唐轲脸色沉下来,你进都没进去过,怎么知道我这身衣裳是从他们家买的?

叶子指着唐轲袖口:没吃过猪肉还没见过猪跑么?他们家衣裳领口袖口还有靴口那绣纹,是特质的,其他店铺学不来的。

唐轲摩挲着袖口的纹路,指腹触到那凹凸不平的绣线,紧抿着嘴不说话。

叶子极少见唐轲这样严肃的时候,忍不住又道:小可哥,你要是不信我说的,可以自己去驰香坊看看,从这铜锣巷口出去,右拐走到底,左手边就是了。

唐轲走到驰香坊门前的时候,还有些恍惚。

他看着那气派的门店和低调中透着奢华的牌坊,怎么想都觉得这不是他该来的地方,转身抬脚想走,却见里头看店的小厮热情迎了出来。

那小厮一眼便认出了唐轲这一身正是出自他们家,自然是陪上笑脸热情将人拉进店里去了。

唐轲有些僵硬地被拉进去,一言不发看向柜台摆着的几件衣裳和旁边的价格标签,心愈发沉了。

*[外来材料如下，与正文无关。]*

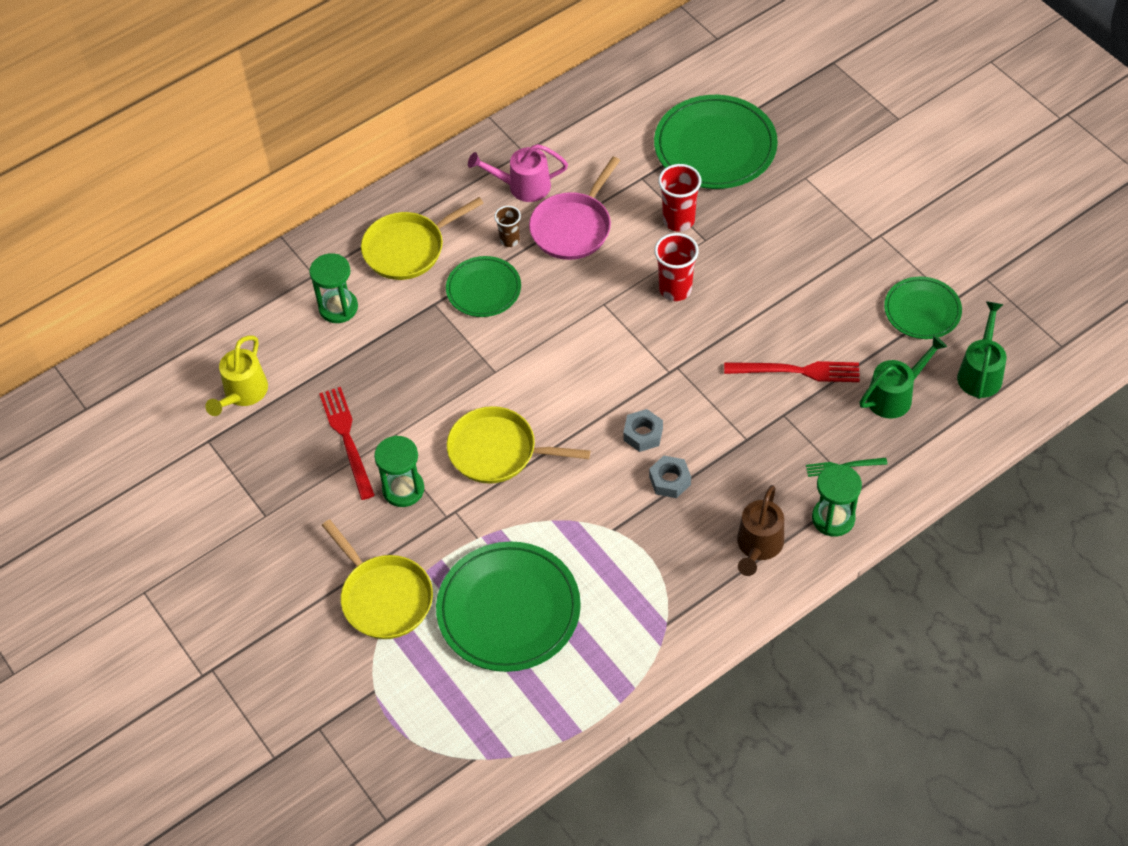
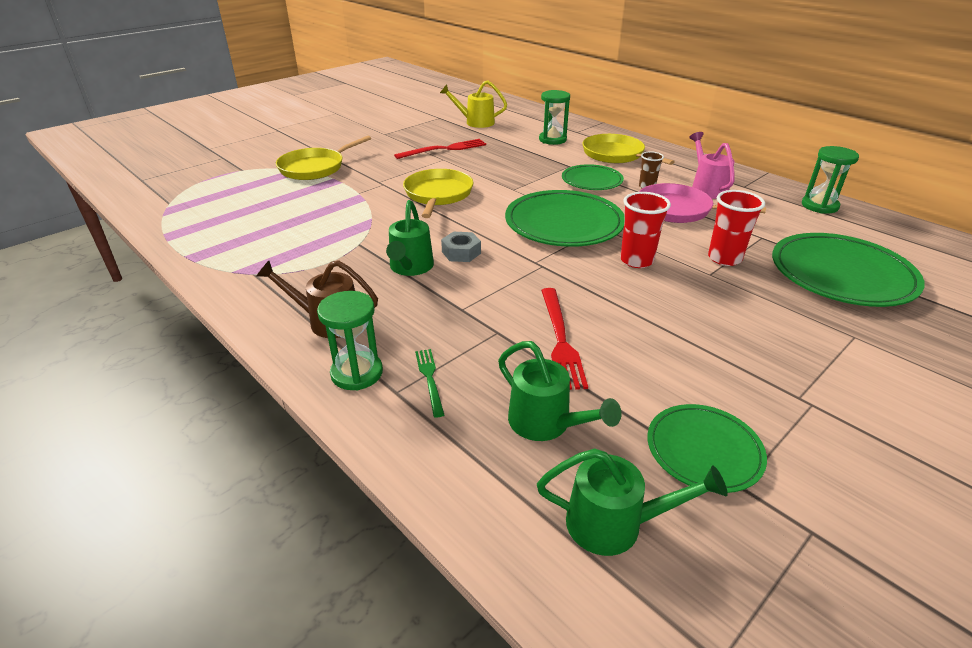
camera: 80 degrees right, 20 degrees down
green hourglass [374,436,424,507] -> green hourglass moved to [802,146,859,214]
green plate [436,541,581,672] -> green plate moved to [505,190,625,247]
grey nut [649,456,691,498] -> green watering can [386,200,434,276]

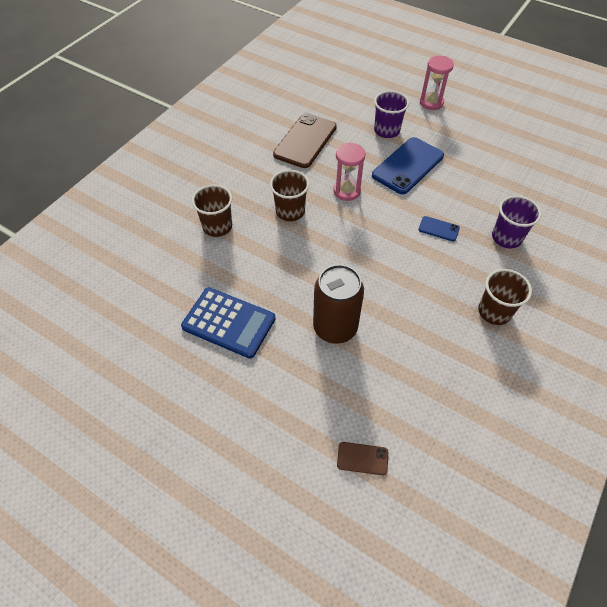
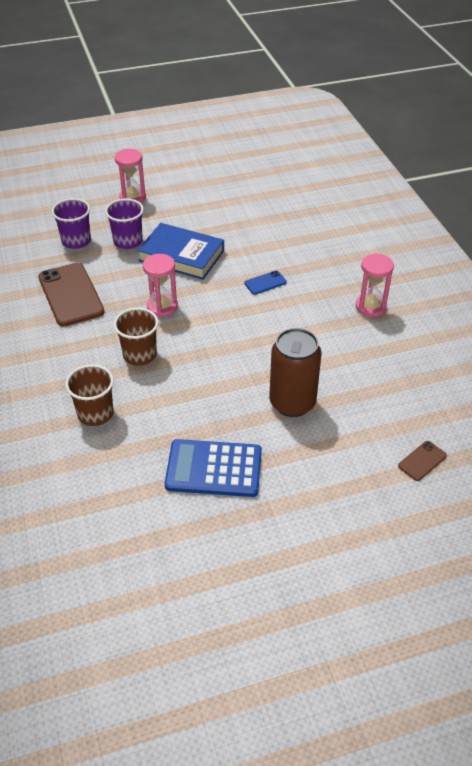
camera: 50 degrees left, 10 degrees down
blue calculator [181,287,276,359] -> blue calculator turned 150 degrees counterclockwise [165,439,262,497]
blue phone [372,137,444,194] -> blue book [137,223,224,280]
brown cup [478,269,532,325] -> pink hourglass [356,253,394,317]
purple cup [492,196,541,248] -> purple cup moved to [52,198,91,249]

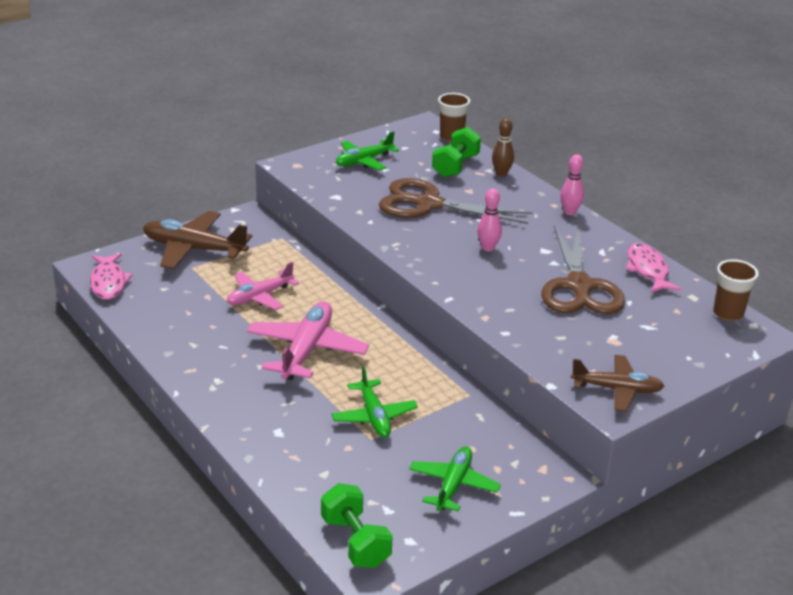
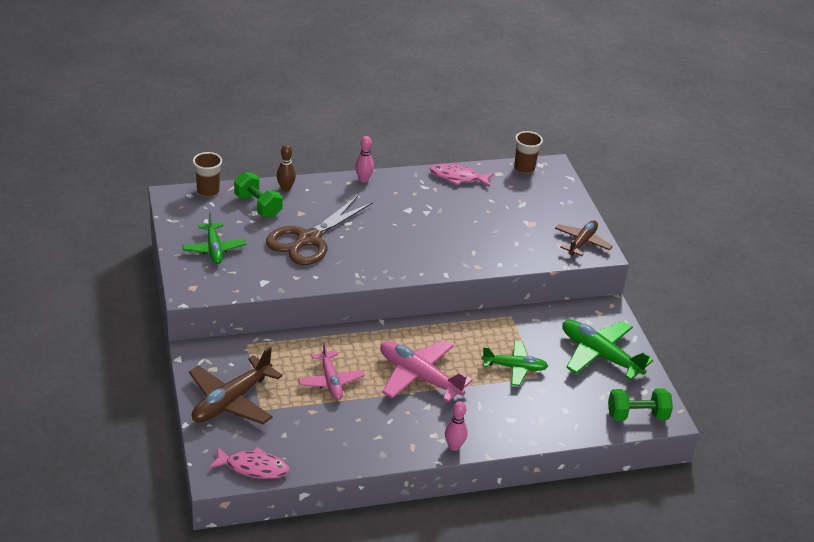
camera: 70 degrees left, 5 degrees up
green plane [409,446,501,512] -> green plane [562,320,653,380], size x1.54
pink bowling pin [477,188,502,252] -> pink bowling pin moved to [445,401,467,451]
brown scissors [541,224,625,314] -> none

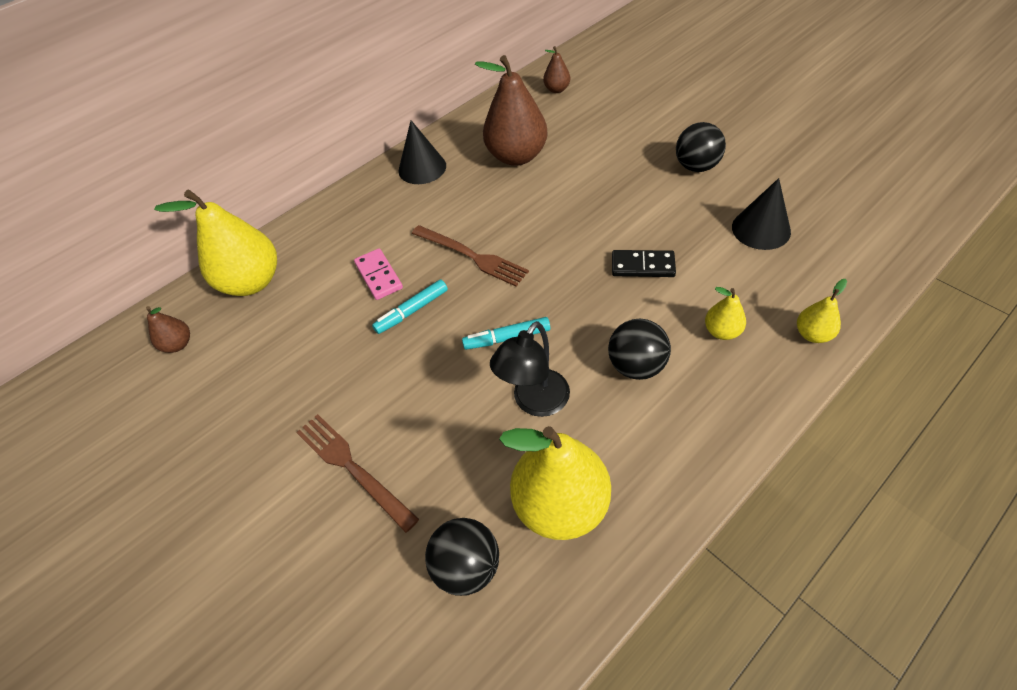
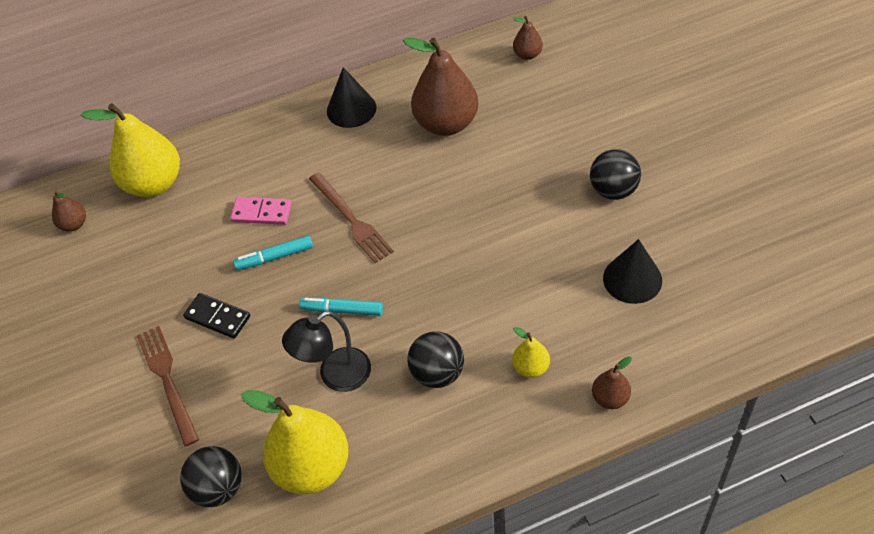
camera: 20 degrees right, 0 degrees up
pink domino [354,248,403,300] -> pink domino turned 75 degrees counterclockwise [230,197,292,225]
black domino [612,250,676,277] -> black domino moved to [183,293,250,339]
yellow pear [797,279,847,343] -> brown pear [592,356,632,409]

这里的一套衣裳,只怕他卖一年小说赚的钱还不够买条裤腿的

他知道耿老板有钱,却没想过他会在自己身上这样破费。

靠写小说赚金主的钱,唐轲求之不得,可若是金主不只是打赏他的文,而是在现实中送这么贵重的礼物,唐轲便觉得受之有愧了。

他原以为这身衣服虽不似自己的那样几十个铜板就够买两套了,可到底是件衣服,再贵能贵到哪去。

如今看来是他浅薄了,有钱人的世界他不懂。

现在耿老板送他这身,再多几次,那钱加起来都快够付清他的违约金了。

不管耿老板是有心还是无意,这无缘无故给的好处,都让唐轲心里有些堵。

柜台后头,分店掌柜笑眯眯打量着唐轲,您就是昨日耿老板口中那位朋友了吧?这身衣裳和您的气质倒是极为相称的。